Why? What could possibly happen? Is it something wrong with the house? Maybe, but the odds are against it. Here are the usual reasons:
1. The buyer can't get a mortgage.
Not everyone thinks to check to see if they can get a mortgage in the price range they're shopping in -- and a lot of factors can play into what a bank will do. You can have a good income but be self-employed and a bank will still hesitate to bet too much money on you, just in case things in your business go south.
2. The buyers can't sell their own home.
Some house sales are "contingent" on the sale of the buyer's home within a certain period. If the buyer can't get what's known as a bridge loan to cover both his or her old mortgage and the new one under one payment while the old one sells, the seller of the home you've been watching will sometimes still accept the bid on a contingent basis -- but sellers won't wait forever. Usually the buyer has 60 to 90 days to offload the home or the new place goes back on the active market.

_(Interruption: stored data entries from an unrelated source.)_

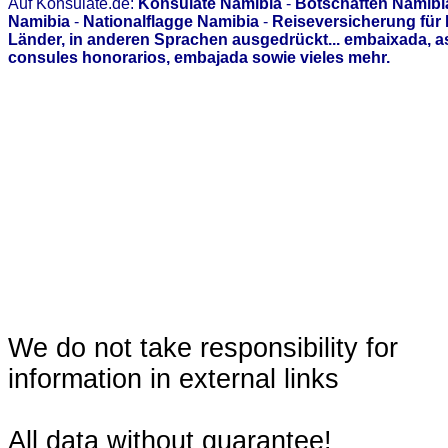
Auf Konsulate.de:
Konsulate Namibia
-
Botschaften Namibi
Namibia
-
Nationalflagge Namibia
-
Reiseversicherung für
Länder, in anderen Sprachen ausgedrückt... embaixada, 
consules honorarios, embajada sowie vieles mehr.
We do not take responsibility for
information in external links
All data without guarantee!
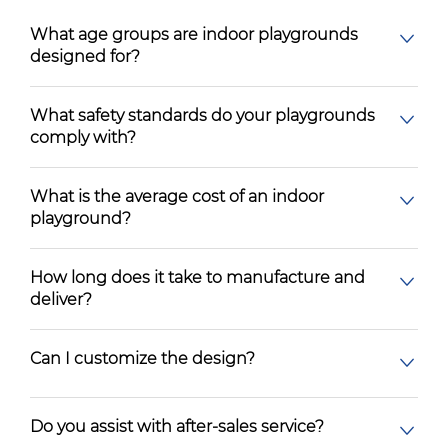
What age groups are indoor playgrounds
designed for?
What safety standards do your playgrounds
comply with?
What is the average cost of an indoor
playground?
How long does it take to manufacture and
deliver?
Can I customize the design?
Do you assist with after-sales service?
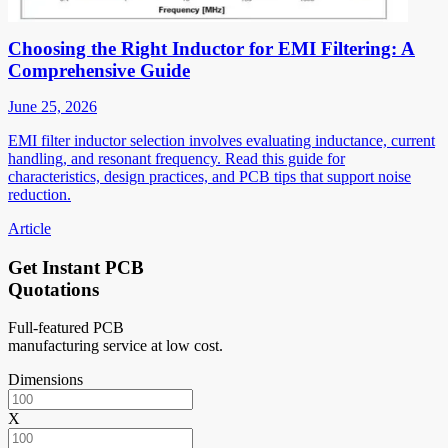
Choosing the Right Inductor for EMI Filtering: A
Comprehensive Guide
June 25, 2026
EMI filter inductor selection involves evaluating inductance, current
handling, and resonant frequency. Read this guide for
characteristics, design practices, and PCB tips that support noise
reduction.
Article
Get Instant PCB
Quotations
Full-featured PCB
manufacturing service at low cost.
Dimensions
X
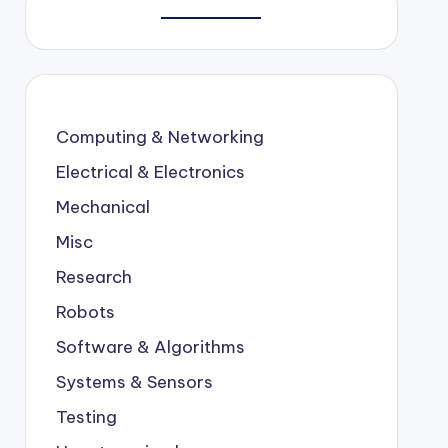
Computing & Networking
Electrical & Electronics
Mechanical
Misc
Research
Robots
Software & Algorithms
Systems & Sensors
Testing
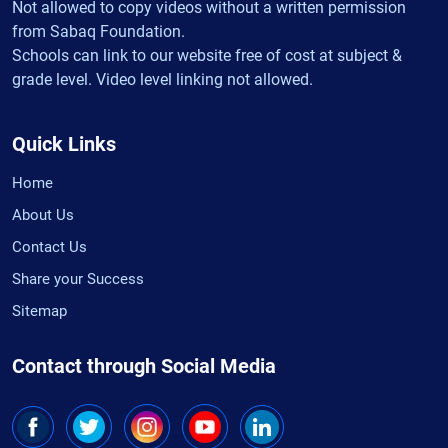
Not allowed to copy videos without a written permission
from Sabaq Foundation.
Schools can link to our website free of cost at subject &
grade level. Video level linking not allowed.
Quick Links
Home
About Us
Contact Us
Share your Success
Sitemap
Contact through Social Media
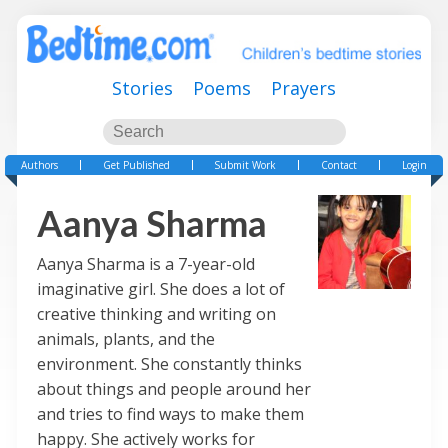
Stories
Poems
Prayers
Authors
Get Published
Submit Work
Contact
Login
Aanya Sharma
Aanya Sharma is a 7-year-old
imaginative girl. She does a lot of
creative thinking and writing on
animals, plants, and the
environment. She constantly thinks
about things and people around her
and tries to find ways to make them
happy. She actively works for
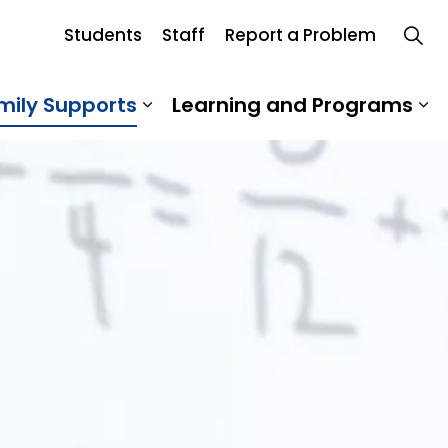
Students
Staff
Report a Problem
d
mily Supports
Learning and Programs
 Our School
Expand sub pages Student an
Ex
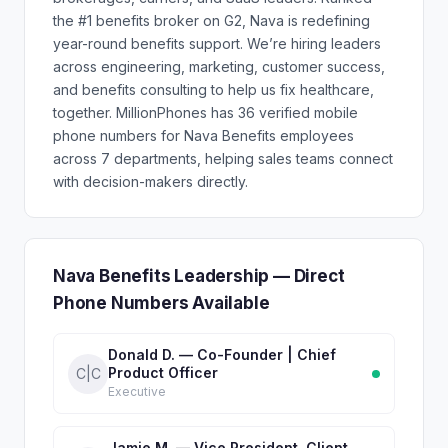
the #1 benefits broker on G2, Nava is redefining
year-round benefits support. We’re hiring leaders
across engineering, marketing, customer success,
and benefits consulting to help us fix healthcare,
together. MillionPhones has 36 verified mobile
phone numbers for Nava Benefits employees
across 7 departments, helping sales teams connect
with decision-makers directly.
Nava Benefits Leadership — Direct
Phone Numbers Available
Donald D. — Co-Founder | Chief
Product Officer
C|C
Executive
Jamie M. — Vice President, Client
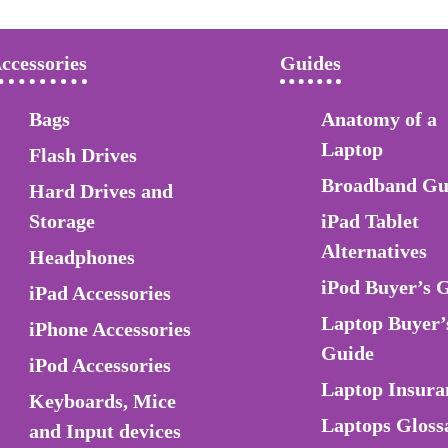
ccessories
Guides
Bags
Anatomy of a
Laptop
Flash Drives
Broadband Gu
Hard Drives and
Storage
iPad Tablet
Alternatives
Headphones
iPod Buyer’s 
iPad Accessories
Laptop Buyer’
iPhone Accessories
Guide
iPod Accessories
Laptop Insura
Keyboards, Mice
Laptops Gloss
and Input devices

3. The buyer got cold feet.
Buyer's remorse is real and houses are a big commitment. Since there are buyers out there who have a hard time committing to a pair of expensive shoes, you can imagine the panic that sets in when someone realizes they just bought a house. Suddenly, they want out. Sometimes the seller will let the deal go and take the deposit instead, while other times they'll take it to litigation to force the sale.
4. Something unexpected happened at the home inspection.
Chalk this up to buyer's remorse as well, unless it's something serious and non-obvious, like a crumbling foundation. All homes have issues. The home inspection lays them out in detail. Most will be small, but sometimes one or two will be a deal breaker for the buyer.
Given that a house is often the biggest purchase someone makes, it's no real surprise that there's often an occasional snag.